Let $a_1,a_2,...,a_{n-1}$ be integers. Suppose that there is no subset $S\ne \emptyset$ of $\{1,2,...,n-1\}$ such that $\sum_{k\in S}a_k\equiv 0\pmod{n}$. Show that there exists an integer $a$, $0< a< n$ st $\gcd(a,n)=1$ and $a_1,a_2,...,a_n\equiv a\pmod{n}$.
Source : https://artofproblemsolving.com/community/c6h626708p3759215 (mavropnevma's comment)
My attempt : Let $s_k=a_1+a_2+...+a_k$. Then $s_1,s_2,...,s_{n-1}$ form a permutation of $1,2,...,n-1$ (mod n).
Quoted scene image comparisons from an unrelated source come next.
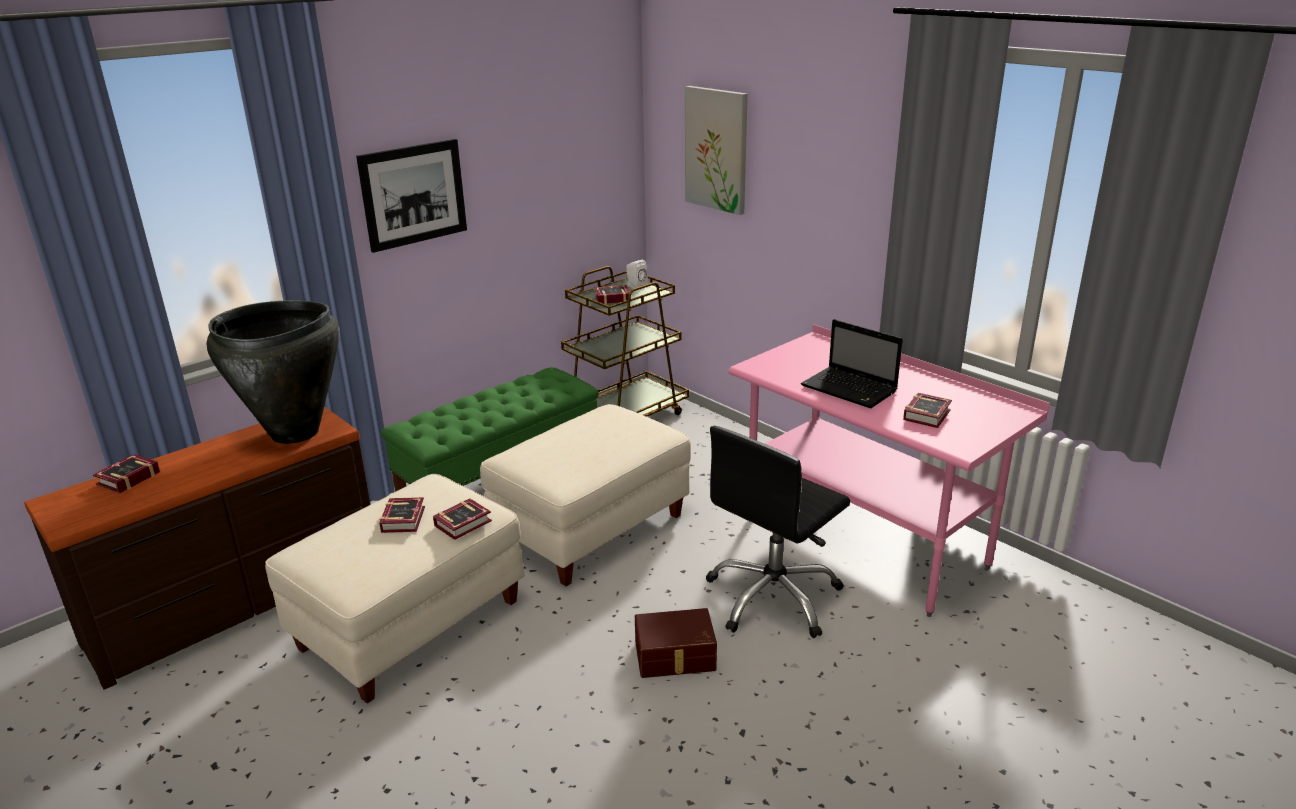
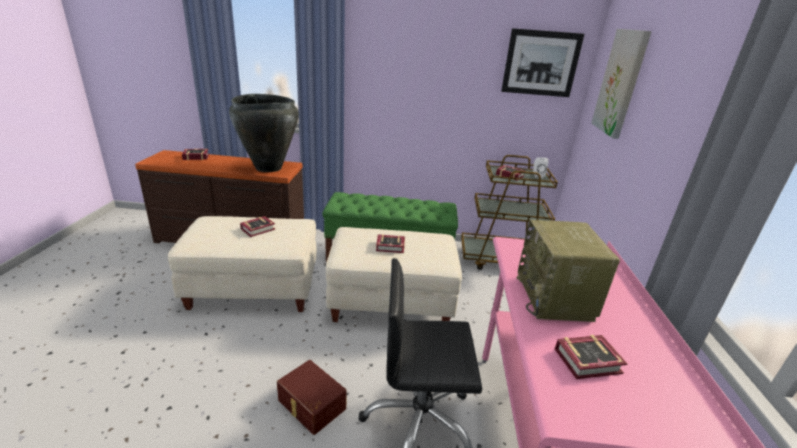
camera: 45 degrees right, 0 degrees up
picture [356,139,467,253] -> picture moved to [501,28,584,97]
book [433,499,492,540] -> book moved to [376,234,405,253]
laptop [801,319,903,408] -> radio [517,220,620,322]

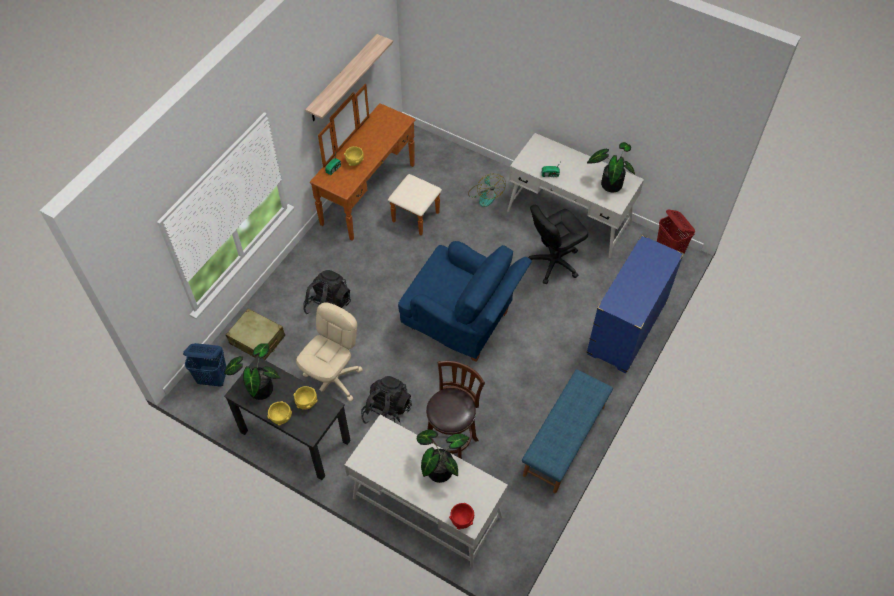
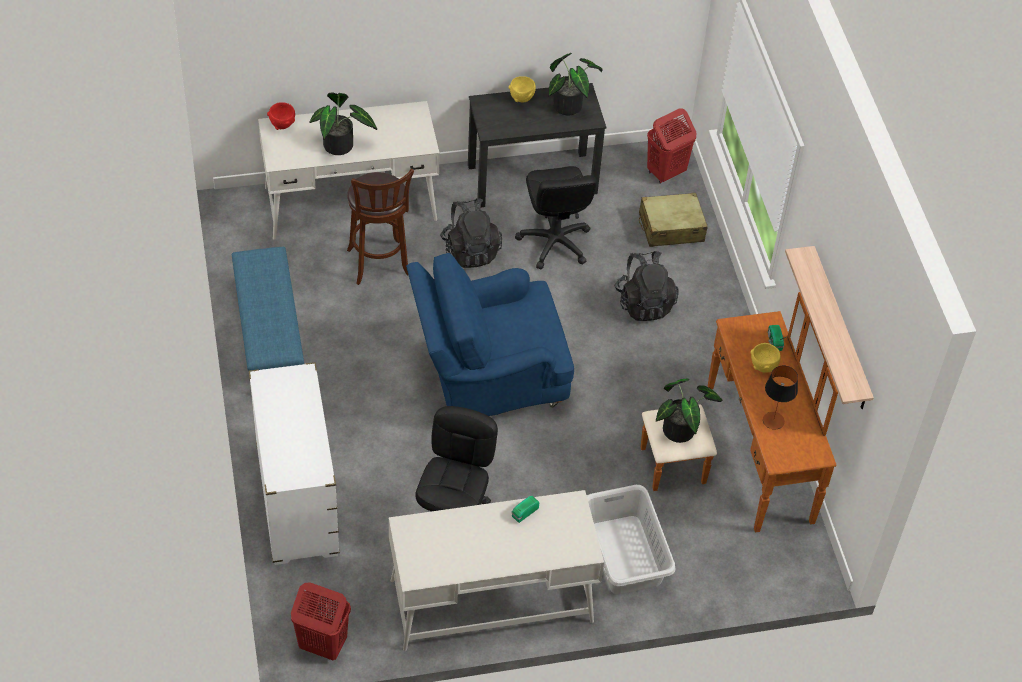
camera: 135 degrees right, 5 degrees down
blue laundry basket [183,343,226,387] -> red laundry basket [647,108,696,184]
yellow bowl [293,386,317,410] -> none
beige office chair [296,302,363,402] -> black office chair [515,166,597,269]
fan [468,174,506,207] -> grey laundry basket [587,485,675,595]
potted plant [587,142,635,193] -> potted plant moved to [656,378,722,443]
blue dresser [587,235,684,373] -> white dresser [249,362,340,565]
none -> table lamp [763,366,798,429]

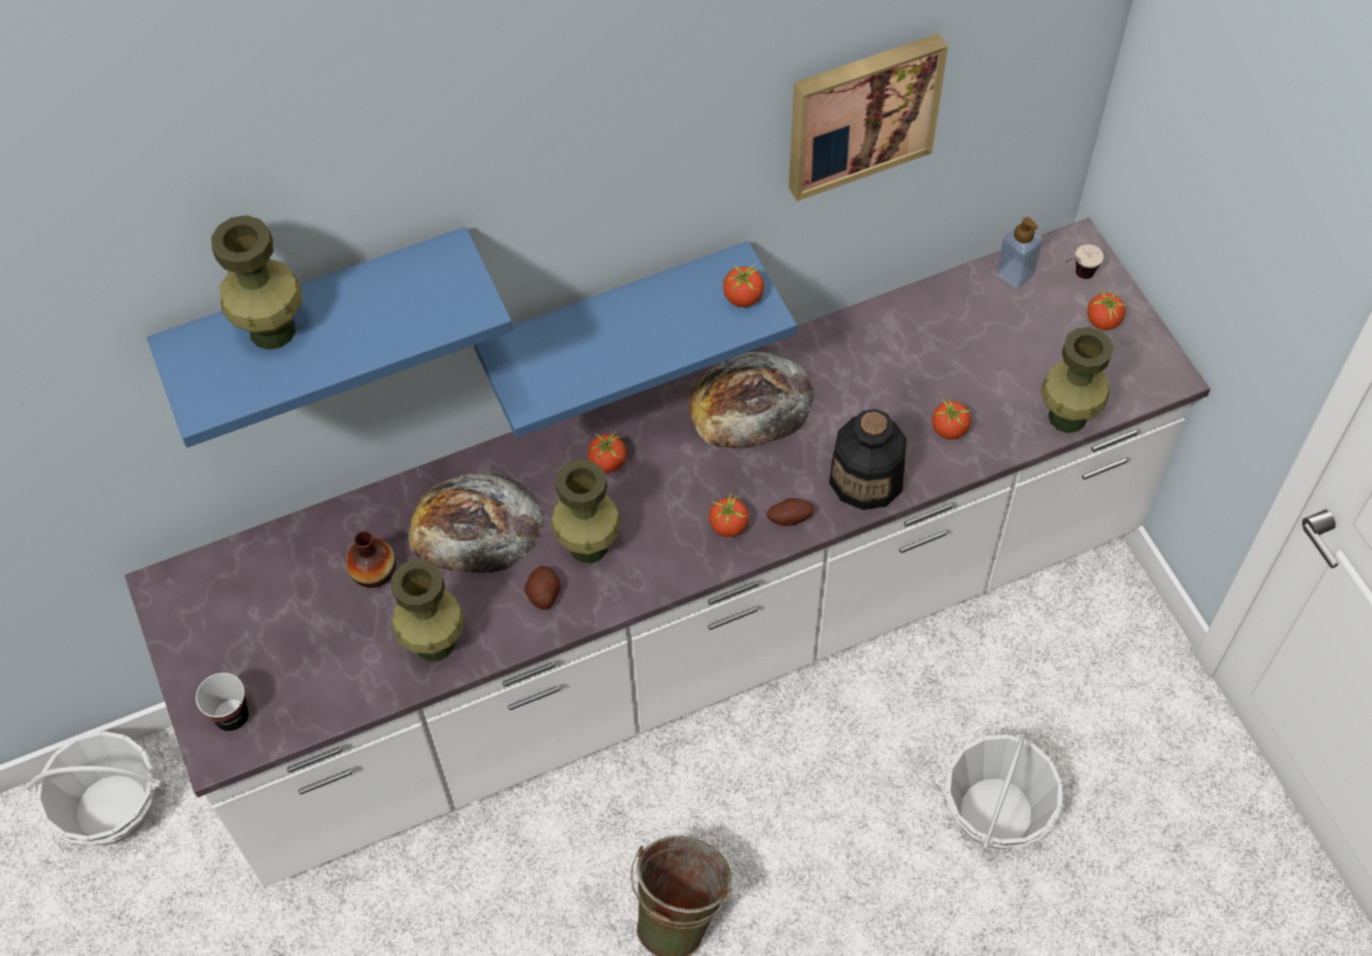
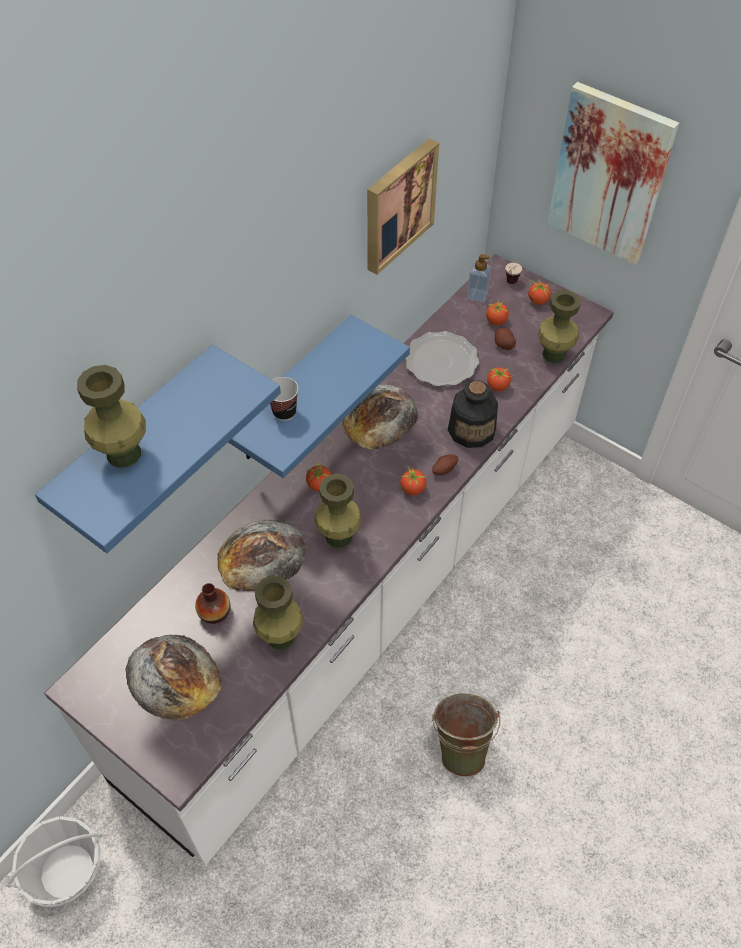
camera: 30 degrees left, 5 degrees down
cup [196,673,249,732] -> cup moved to [270,377,298,421]
potato [524,566,561,610] -> potato moved to [494,328,516,350]
tomato [721,263,764,307] -> tomato moved to [486,299,510,326]
basket [945,728,1063,850] -> none
none -> bread [125,635,222,720]
none -> plate [406,331,479,386]
none -> picture [547,82,679,264]

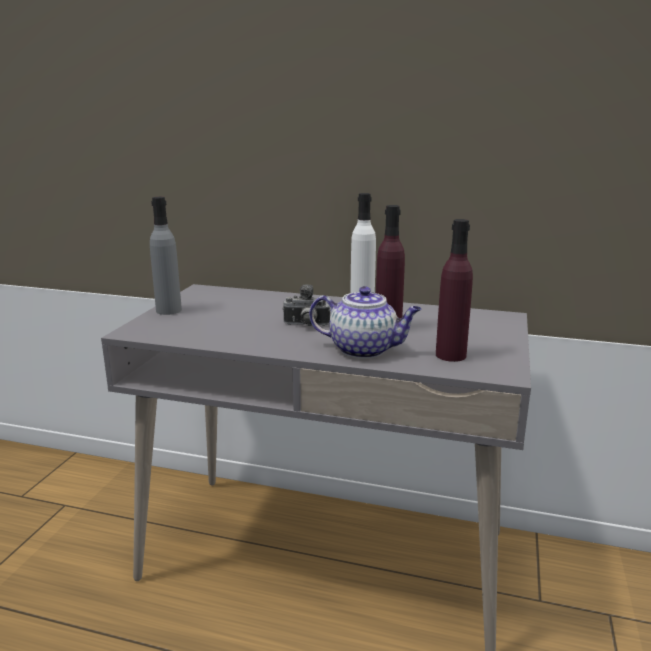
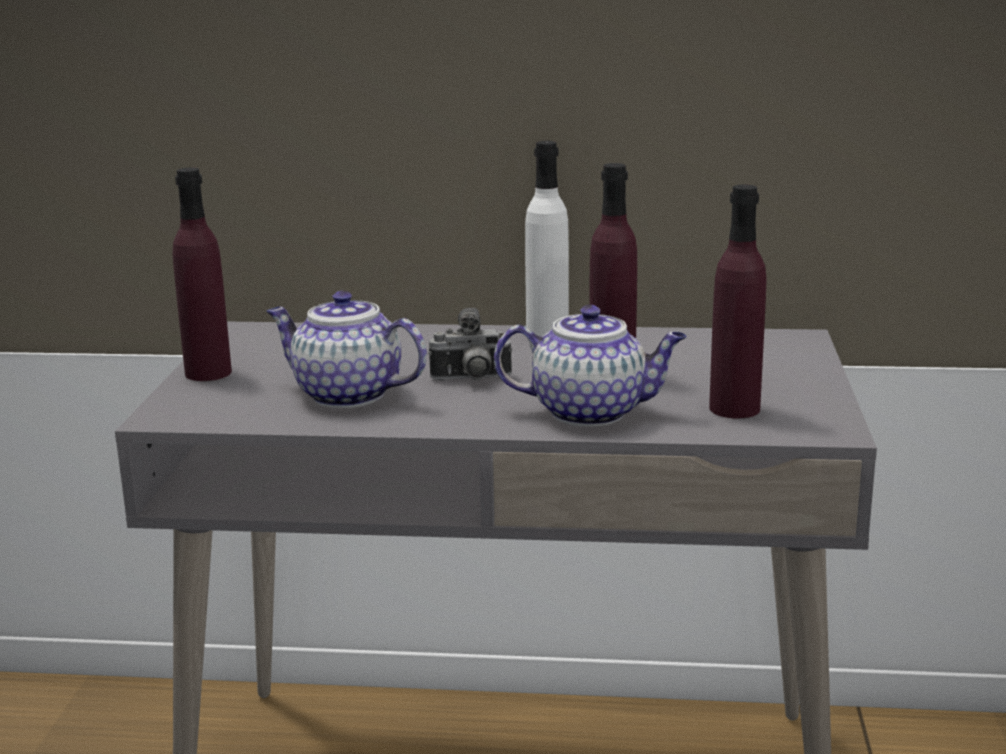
camera: 10 degrees left, 0 degrees up
grey bottle [150,197,182,315] -> purple bottle [173,168,232,381]
none -> teapot [267,291,427,408]

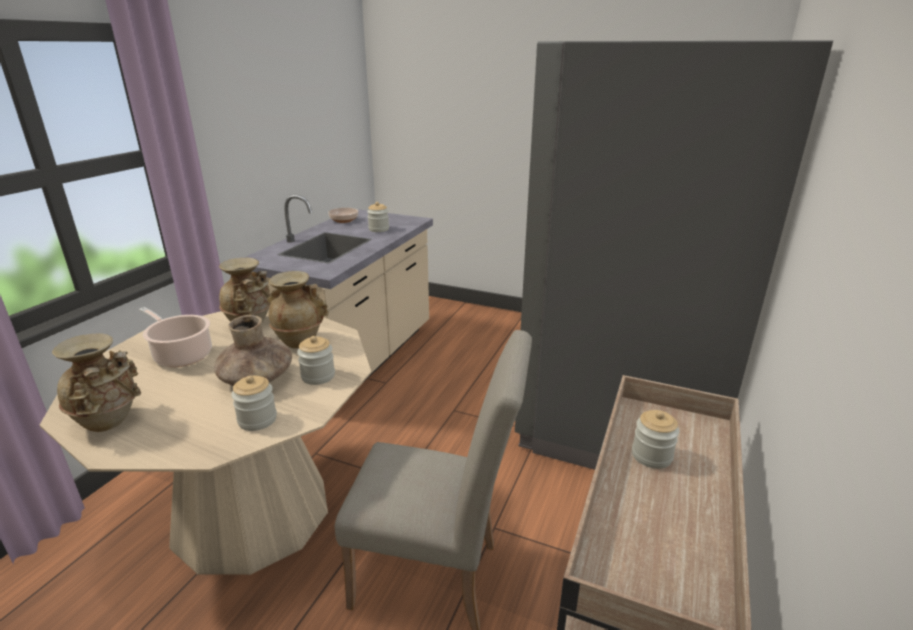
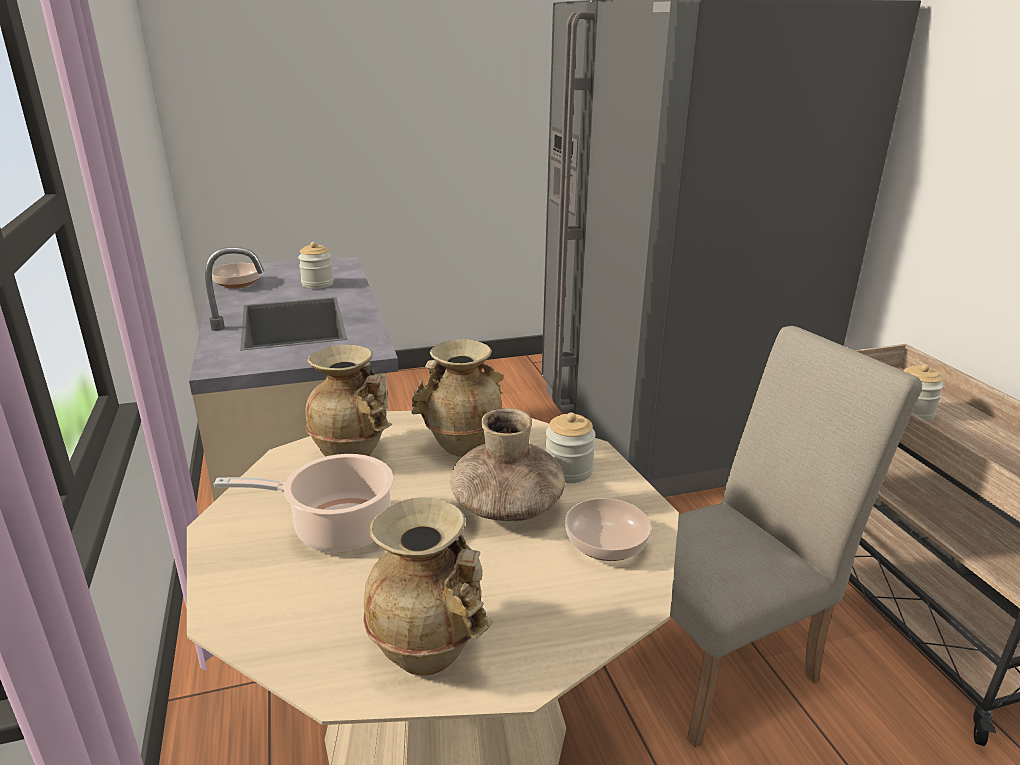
camera: 40 degrees left, 0 degrees up
jar [231,376,277,431] -> bowl [565,498,652,561]

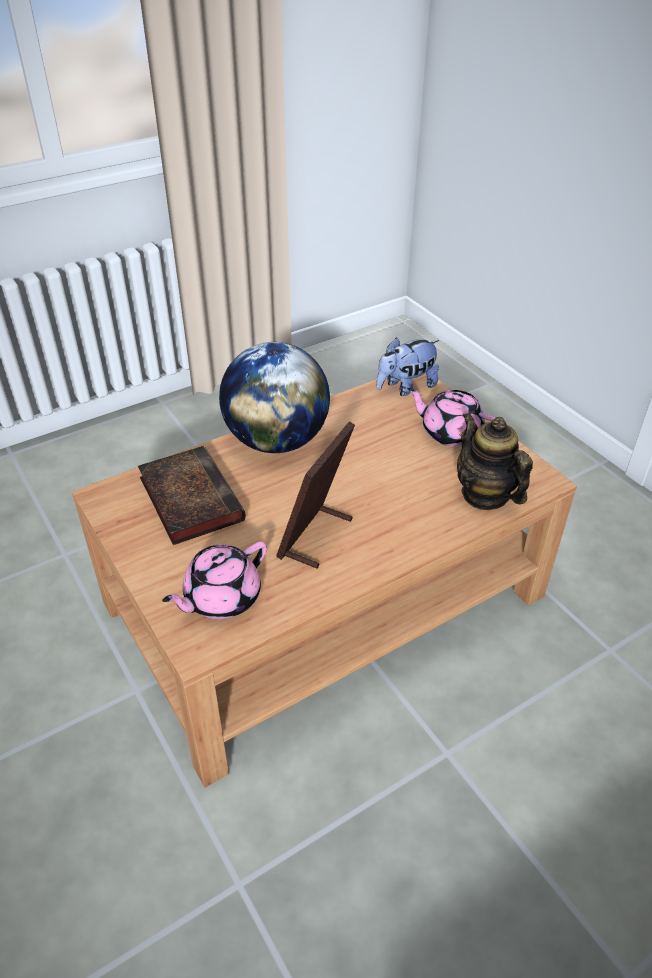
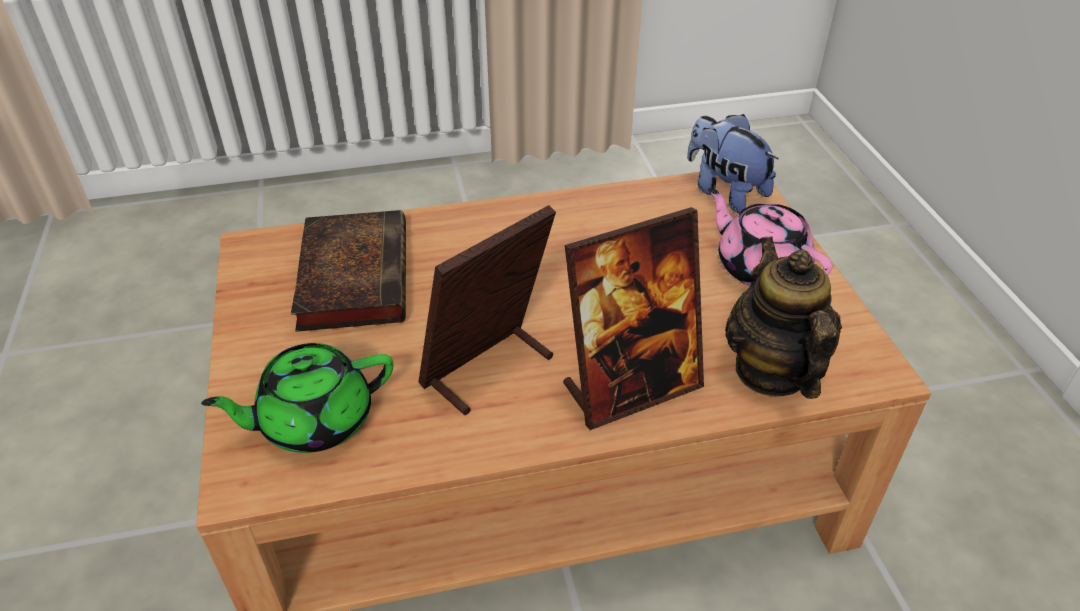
camera: 20 degrees right, 0 degrees up
pink teapot [162,541,267,619] -> green teapot [201,343,393,453]
globe [219,342,330,453] -> none
plush toy [377,337,439,396] -> plush toy turned 60 degrees clockwise [687,114,779,213]
none -> picture frame [563,207,704,430]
Let $s_0=0$ and consider the subscripts mod $n$. Then the condition that $\sum_{k\in S}a_k\ne 0\pmod{n}$ for all $S\subseteq\{1,2,...,n-1\}$ st $S\ne \emptyset$ implies $\sum_{k\in S}s_k \ne \sum_{k\in S}s_{k-1}\pmod{n}$. This is where I'm stuck.
For a subset $S$ of $1\ldots n-1$ let $f(S)= \{ \sum_{j\in T} a_j, \emptyset\subsetneq T\subset S\}$.
Claim: if $i\not \in S$ then $$|f(S \cup i)|\ge |f(S)|+1$$ Proof: $a_i+\sum_{j\in S} a_j$ can't be in $f(S)$, as otherwise we'd have $a_i+\sum_{j\in S} a_j=\sum_{j\in T} a_j$ for some $T\subset S$ so $a_i+\sum_{j\in S,\not \in T} a_j = 0$.
If some $a_j\ne a_1$ then $|f(\{1,j\}|=3$ so that for $1,j\not \in S$: $|f(\{1,j\}\cup S)|\ge 3+|S|$ which gives that $f(\{1,\ldots,n-1\})$ contains the whole of $0\ldots n-1$.